▸ Given entries:
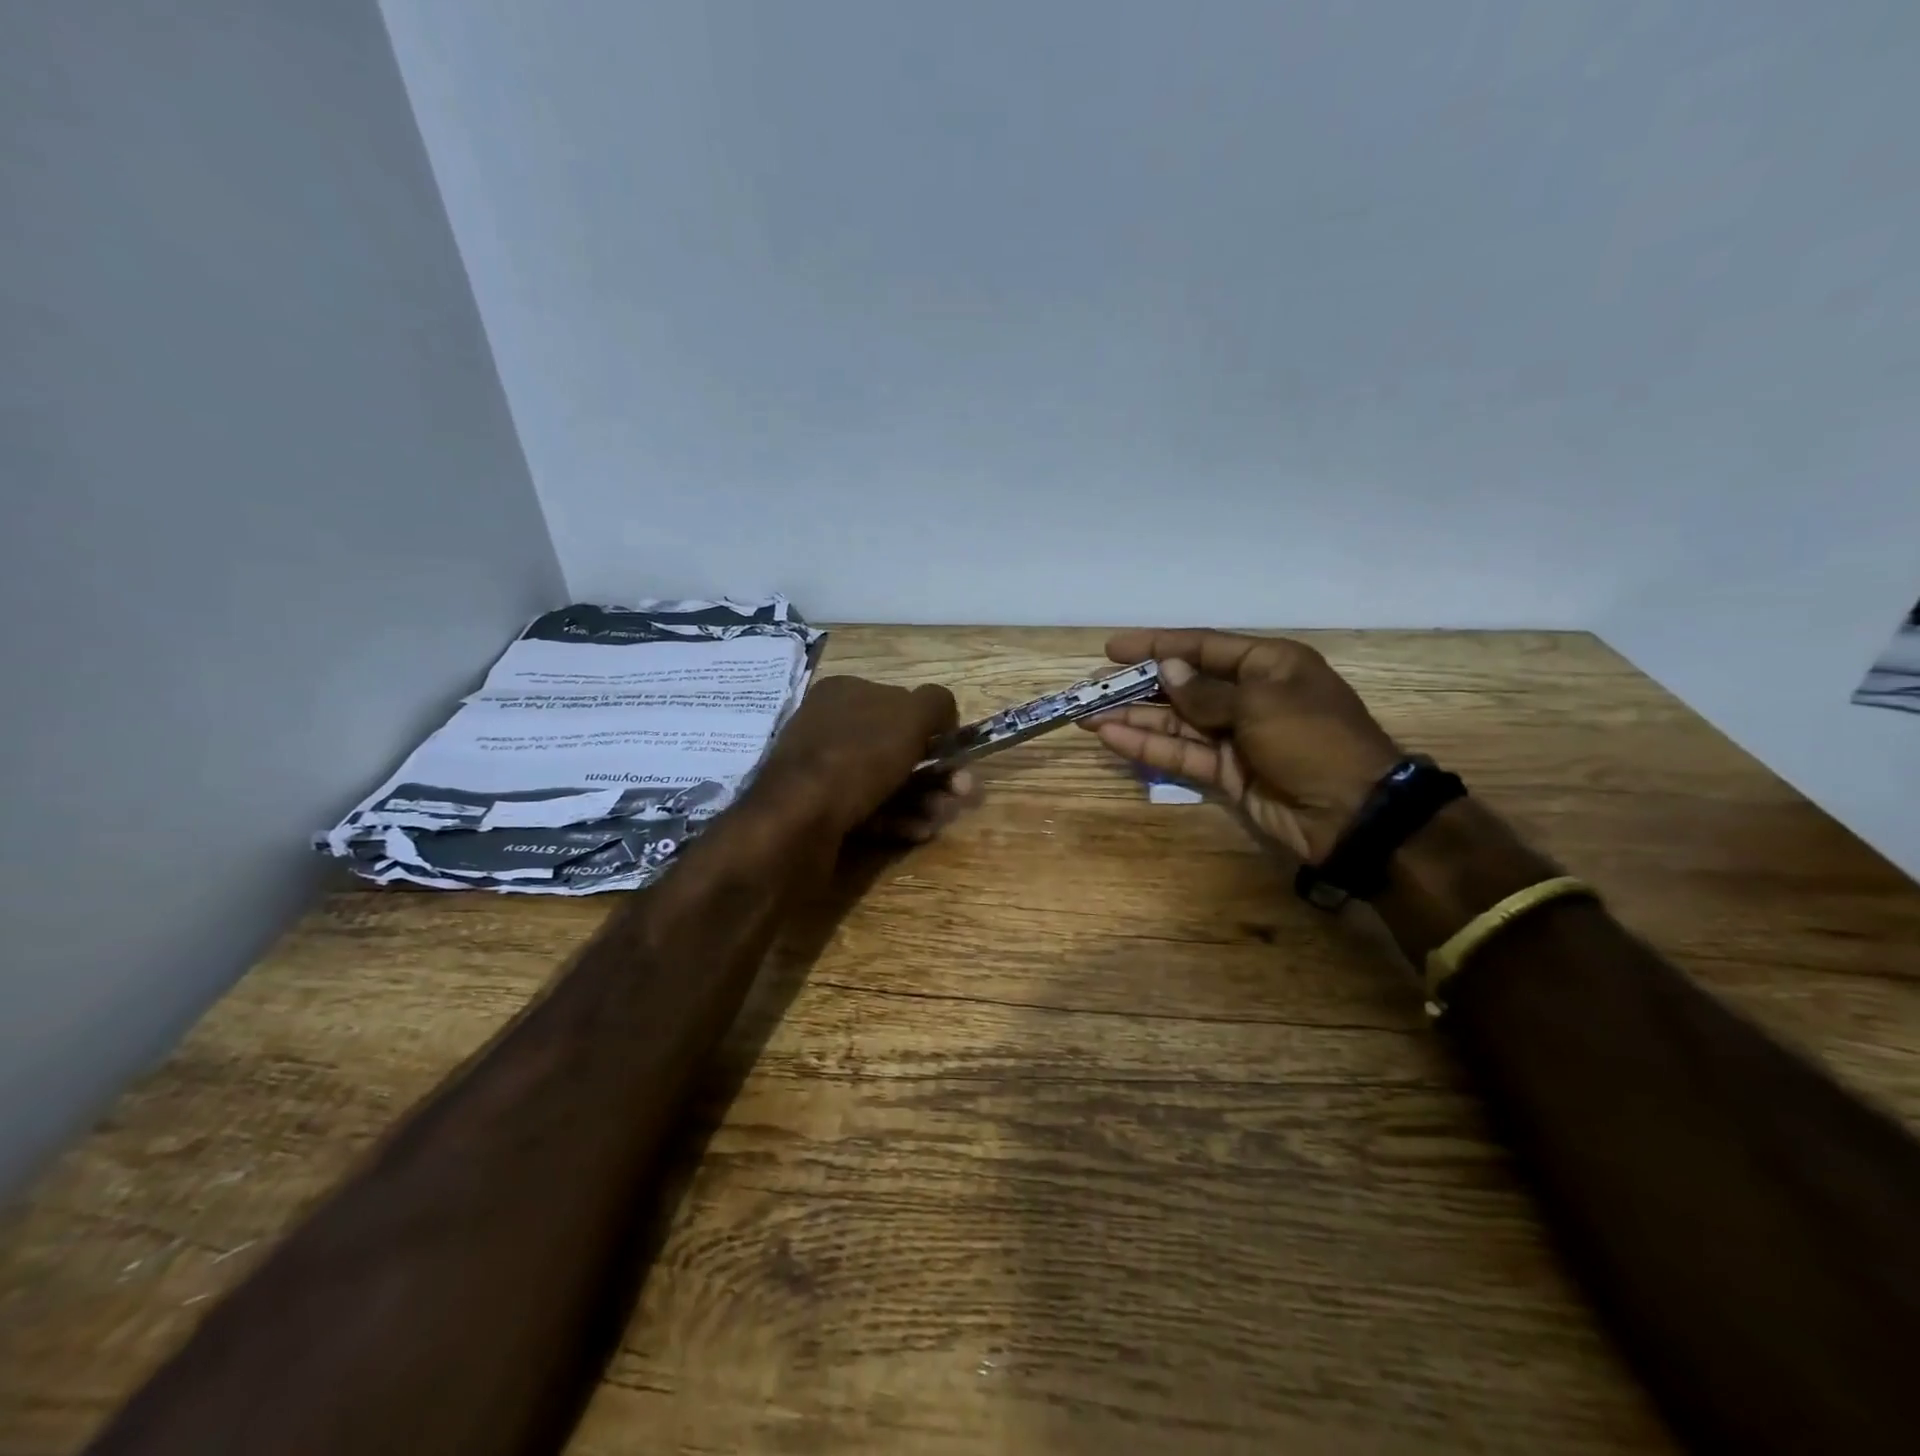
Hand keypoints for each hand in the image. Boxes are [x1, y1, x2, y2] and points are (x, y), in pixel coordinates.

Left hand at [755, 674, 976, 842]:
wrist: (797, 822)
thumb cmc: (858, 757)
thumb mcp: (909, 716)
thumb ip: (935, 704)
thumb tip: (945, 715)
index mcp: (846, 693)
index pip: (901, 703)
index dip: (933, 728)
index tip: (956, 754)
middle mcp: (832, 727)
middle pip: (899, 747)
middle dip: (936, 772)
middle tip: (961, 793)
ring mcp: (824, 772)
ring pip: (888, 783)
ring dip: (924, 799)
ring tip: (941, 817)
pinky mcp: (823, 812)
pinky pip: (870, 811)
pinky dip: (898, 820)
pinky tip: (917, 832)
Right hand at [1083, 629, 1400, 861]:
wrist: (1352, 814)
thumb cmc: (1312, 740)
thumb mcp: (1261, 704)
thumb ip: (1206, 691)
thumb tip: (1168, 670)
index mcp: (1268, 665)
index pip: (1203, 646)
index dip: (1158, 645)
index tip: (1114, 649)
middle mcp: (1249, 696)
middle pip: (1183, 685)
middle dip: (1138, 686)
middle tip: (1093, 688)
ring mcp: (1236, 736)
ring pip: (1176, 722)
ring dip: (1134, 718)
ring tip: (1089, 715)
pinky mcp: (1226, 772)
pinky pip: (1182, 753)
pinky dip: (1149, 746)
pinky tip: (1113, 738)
==
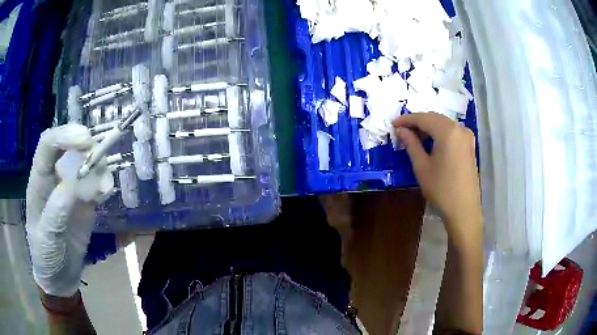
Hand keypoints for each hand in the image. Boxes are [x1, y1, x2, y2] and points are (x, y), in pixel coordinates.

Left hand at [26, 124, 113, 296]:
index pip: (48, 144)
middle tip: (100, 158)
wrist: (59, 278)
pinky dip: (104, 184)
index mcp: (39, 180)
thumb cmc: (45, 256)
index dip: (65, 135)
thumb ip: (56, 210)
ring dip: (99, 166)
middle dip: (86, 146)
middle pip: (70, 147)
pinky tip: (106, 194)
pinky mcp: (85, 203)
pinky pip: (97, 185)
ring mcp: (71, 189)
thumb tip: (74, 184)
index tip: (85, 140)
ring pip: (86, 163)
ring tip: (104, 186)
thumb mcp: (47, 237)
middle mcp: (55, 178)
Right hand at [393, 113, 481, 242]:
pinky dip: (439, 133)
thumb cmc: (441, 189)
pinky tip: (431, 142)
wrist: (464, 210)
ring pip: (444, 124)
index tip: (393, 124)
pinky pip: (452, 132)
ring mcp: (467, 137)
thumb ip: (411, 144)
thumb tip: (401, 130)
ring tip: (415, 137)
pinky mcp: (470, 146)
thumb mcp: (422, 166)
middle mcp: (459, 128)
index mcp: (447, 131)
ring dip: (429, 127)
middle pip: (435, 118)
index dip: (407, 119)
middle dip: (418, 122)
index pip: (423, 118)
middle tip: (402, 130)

▸ To do: What you give back should be exactly the lines of the data above from the line with "middle mcp: (55, 178)" through the line with "thumb tip: (401, 130)", both of those included, and nothing more.

▸ Solution to this exercise:
middle mcp: (55, 178)
Right hand at [393, 113, 481, 242]:
pinky dip: (439, 133)
thumb cmc: (441, 189)
pinky tip: (431, 142)
wrist: (464, 210)
ring pip: (444, 124)
index tip: (393, 124)
pinky pip: (452, 132)
ring mcp: (467, 137)
thumb ip: (411, 144)
thumb tip: (401, 130)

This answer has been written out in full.